Studies show that including images with text during instruction leads to better long-term retention and improved performance on assessments. When you teach with a combination of written text and visuals, students retain more information. Therefore, using image-based questions helps to ensure that you are teaching in the same manner that you are assessing. Using images helps to tie in the visual component of learning and positively affects overall student learning outcomes. Providing students content in a way that improves their performance on assessments will ensure that faculty are setting up students for success in the classroom.

It is imperative to assess content similarly to how it is taught. Therefore, if we use images during instruction, we should also include images in our assessments. This is especially true of content that is dependent on the image or video to truly assess student knowledge of a concept. For example, a medical assessment that is testing knowledge on treatment of injuries specific to body parts should probably include identifying those body parts.
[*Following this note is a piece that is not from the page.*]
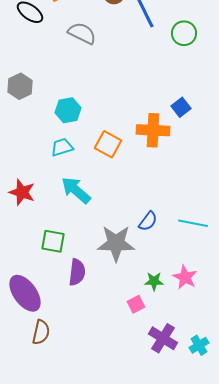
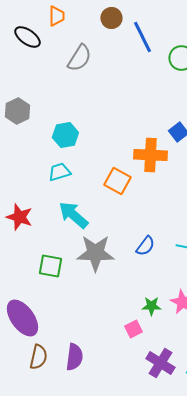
gray semicircle: (82, 33) -> (79, 58), turned 96
orange square: (108, 144) -> (117, 181), moved
gray star: (116, 243) -> (95, 253), moved
purple semicircle: (77, 272) -> (74, 357), moved

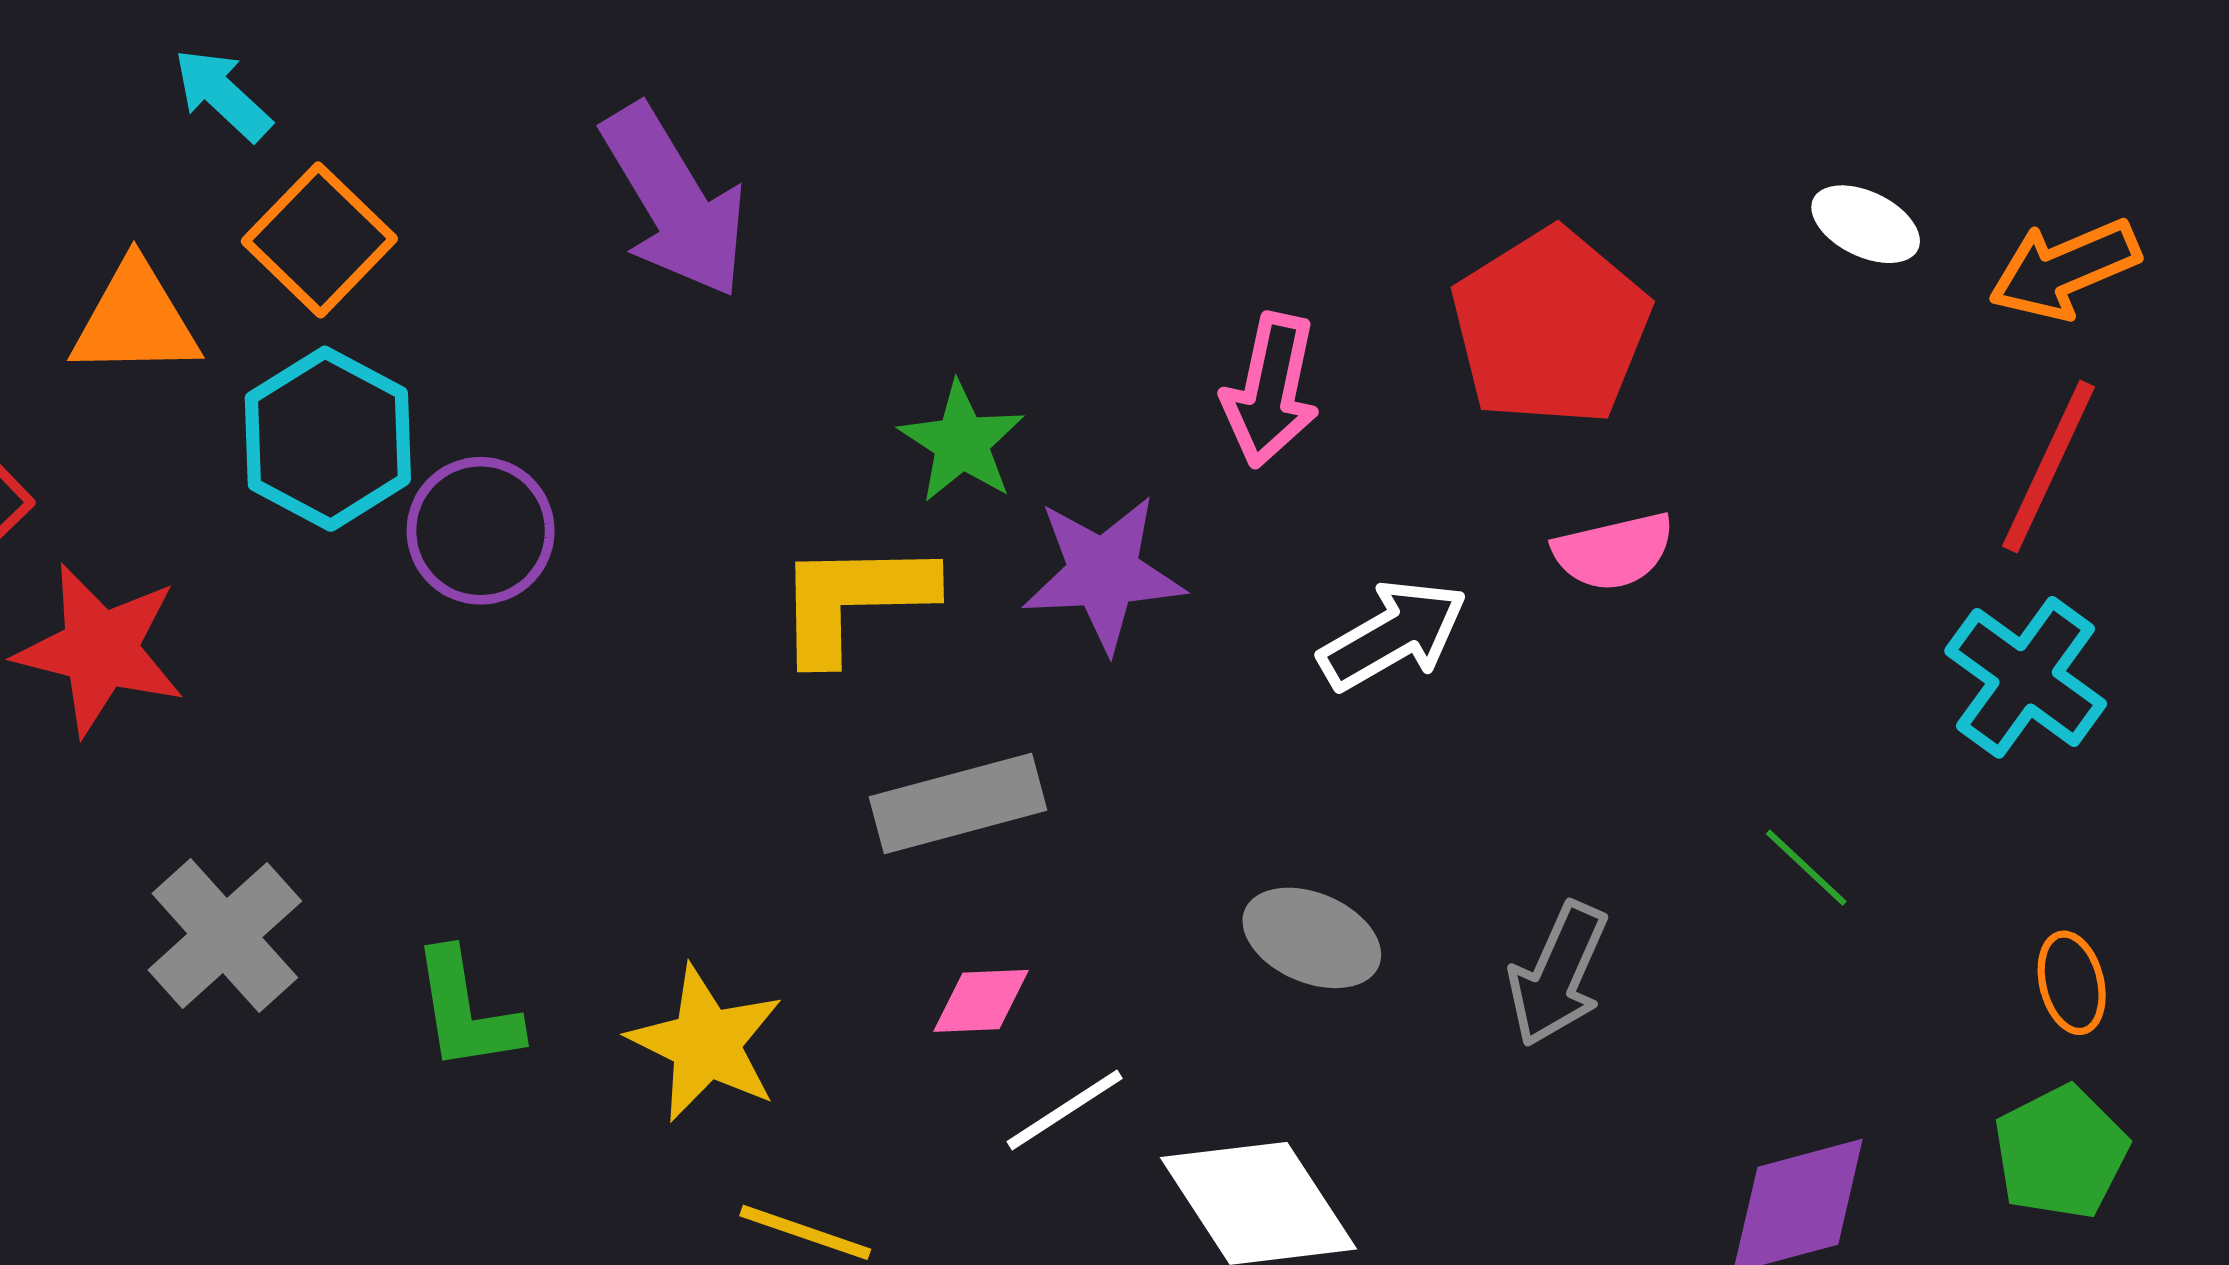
Using the appropriate assessment method is just as vital as use of a specific exam item itself. ExamSoft’s Hot Spots feature allows you to design questions in your assessments that require an exam taker to correctly identify a specific part of an image. To appropriately assess student knowledge, students should be required to select the correct location on an image to answer the question—especially when it comes to assessments that prepare students for clinical or practical experiences.

Tips For Using Visuals in Teaching & Assessment


1. Use hot spot questions in pre and post-test assessments to drive instruction. Have students complete a pretest assessment, including key images for the day’s lesson. Review student results in real time on these items. Use this information to help focus your instruction on the items on which students performed poorly. Close class with the same Hot Spots assessment you used to open class to confirm students learned the necessary content that day.


2. When planning an active learning unit, include hot spot questions with your pre-class lesson, when applicable. These repetitions with key content images will help students to be better prepared for active learning sessions in the classroom. Furthermore, having results from this pre-class assessment will allow instructors to tailor their lessons to areas in which students struggle the most.


3. Create asynchronous assessments with hot spot questions for students to use as practice on key concepts. The more students see these images in an academic context, the more they’ll retain information in the long term. Providing feedback to students that shows them the correct answers with written rationales will create much needed tangible study materials upon completion of these assessments.


4. An added bonus for educators assessing students in the same way in which they were taught is improved course alignment, which is a key component of a well-designed course. Course alignment refers to the following process: first, create learning objectives that clearly define what students will be expected to learn; second, teach content in methods that will help students achieve these objectives; and third, assess content in a manner that ensures students have met these objectives.

I often like to use the analogy of throwing a curveball to explain this. When writing a learning objective for teaching a student how to throw a curveball, the instructor would first have to decide at which level the students would need to learn about curveballs. If the objective indicates that students will be able to “define a curveball,” then this lesson could be taught with a lecture and/or reading on curveballs. The assessment could easily require students to answer a multiple-choice item about curveballs. If students are expected, and the objective indicates, that they will be able to “throw a curveball,” then the lesson would require students to actually practice throwing curveballs after being instructed how to do so. Come exam day, students would then be required to throw a curveball to fulfill the objective.